The following day, on Monday, 4 August, the Secretary-General started his morning with a bilateral meeting with Spain’s First Vice President, María Teresa Fernández de la Vega, and a working breakfast with the Global Compact’s Mexico network.

He later addressed an extraordinary session of the Agency for the Prohibition of Nuclear Weapons in Latin America and the Caribbean, known by its Spanish acronym, OPANAL.  At the Mexican Ministry of Foreign Affairs, where the session was held, the Secretary-General said that international efforts to prevent nuclear proliferation and achieve nuclear disarmament continued to face significant challenges.  He also noted that it had been almost 40 years since his predecessor, U Thant, attended the first session of OPANAL’s General Conference.  In that regard, he was deeply honoured to be the second Secretary-General to address OPANAL, he said.  Before leaving the Ministry, the Secretary-General viewed a travelling exhibit, designed by the United Nations Information Centre in Mexico, which illustrated the United Nations work in Mexico.  (See Press Release SG/SM/11728.)

The Secretary-General’s next stop was Los Pinos, the official residence and offices of the President of Mexico.  There he held bilateral meetings with Foreign Secretary Patricia Espinosa and President Felipe Calderón.  He also held a working meeting on the Millennium Development Goals and climate change with President Calderón.

Following the working meeting, the Secretary-General and President Calderón held a joint outdoor press encounter.  In his remarks to the press, the Secretary-General praised the progress Mexico had made in setting up several new, ambitious targets, which went beyond the original Millennium Development Goals, and commended Mexico for providing regional leadership in the response to the AIDS pandemic.  He added that, during their meeting, he and the President had also discussed Haiti, where recent unrest and political instability had shown the fragility of the stabilization process.

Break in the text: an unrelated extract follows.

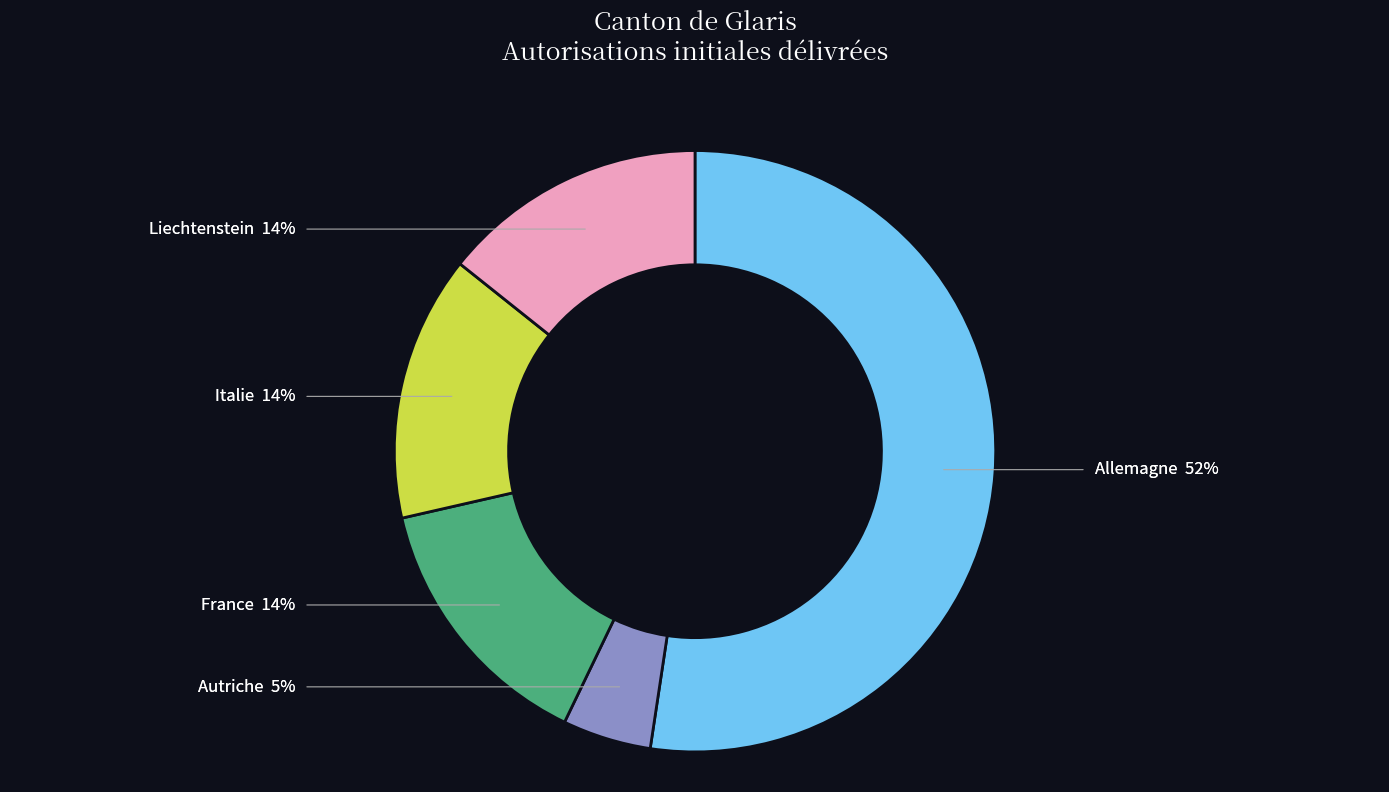

Is there any slice that represents more than half of the pie?

Yes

The Secretary-General later spoke to a Joint Session of the Mexican Senate and Chamber of Deputies, telling them that the world faces three critical challenges on which their engagement is essential:  a climate crisis, a food crisis, and an emerging development emergency.  Each by itself is a formidable threat, yet they are deeply intertwined and require a truly global response, he added.  Before his speech, the Secretary-General laid a wreath before a statue of Belisario Domínguez, a Mexican physician and politician who served as a senator and was murdered in 1913 after speaking out against dictatorship.  (See Press Release SG/SM/11730.)

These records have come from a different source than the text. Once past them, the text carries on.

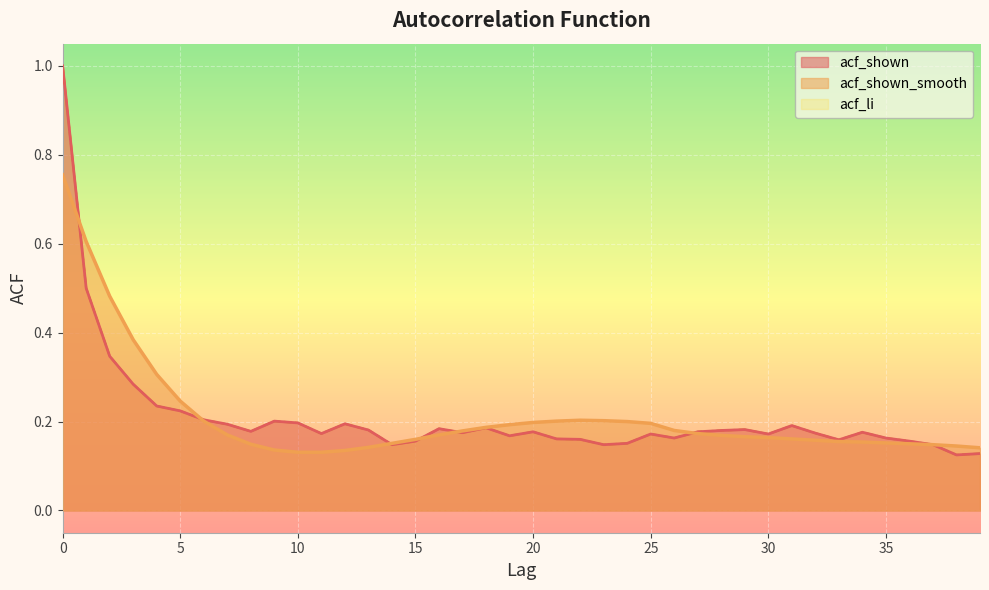

Which series has the largest total across all categories?

acf_shown_smooth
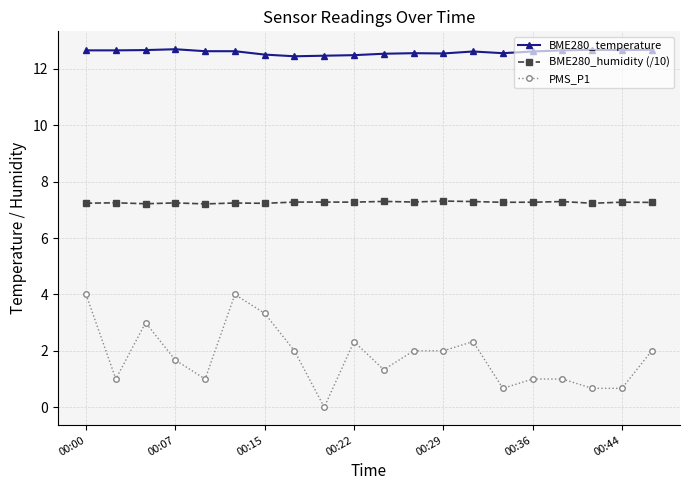

What is the greatest value displayed?

12.7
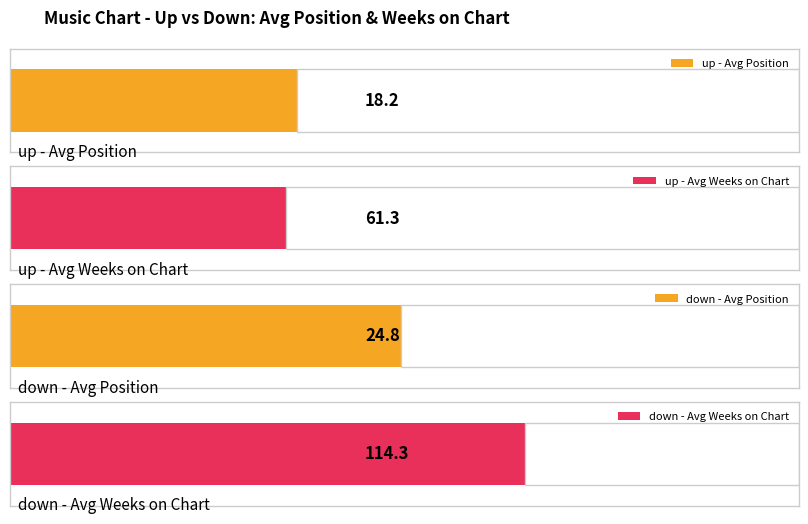

The value of Average Peak Position at up is 5.9. True or false?

False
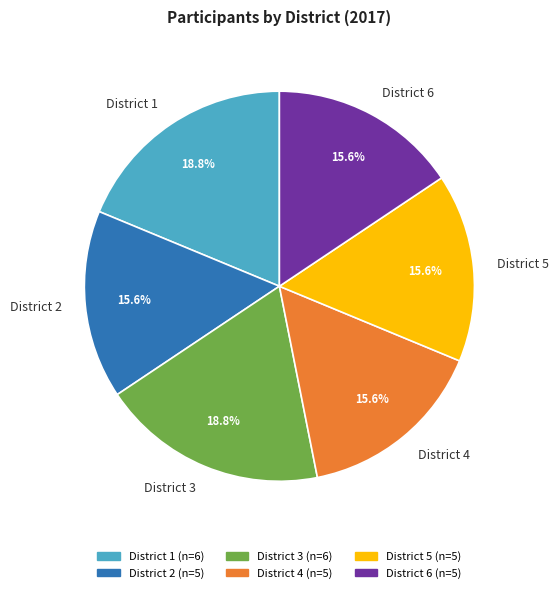

Approximately how many times larger is the value at District 6 compared to District 3?

0.8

After a bilateral meeting with former United States President William Jefferson Clinton, which focused on climate change and AIDS, the Secretary-General headed to the Global Village, a site for side events of the International AIDS Conference.  Together with his wife, the Secretary-General saw a performance by “Dance for Life”, a group dedicated to raising awareness and funds for HIV/AIDS care, prevention and education while promoting the art of dance.  The Secretary-General also heard from people who were infected with HIV in an interactive discussion.  In remarks at the Global Village, the Secretary-General emphasized that the people he had met were at the heart of the AIDS response, and he told them, “I profoundly admire your courage and commitment.”  He called for renewed leadership in eradicating stigma and discrimination associated with HIV.  (See Press Release SG/SM/11731.)

The Secretary-General and his wife departed Mexico City for New York on Tuesday, 5 August.

For information media. Not an official record.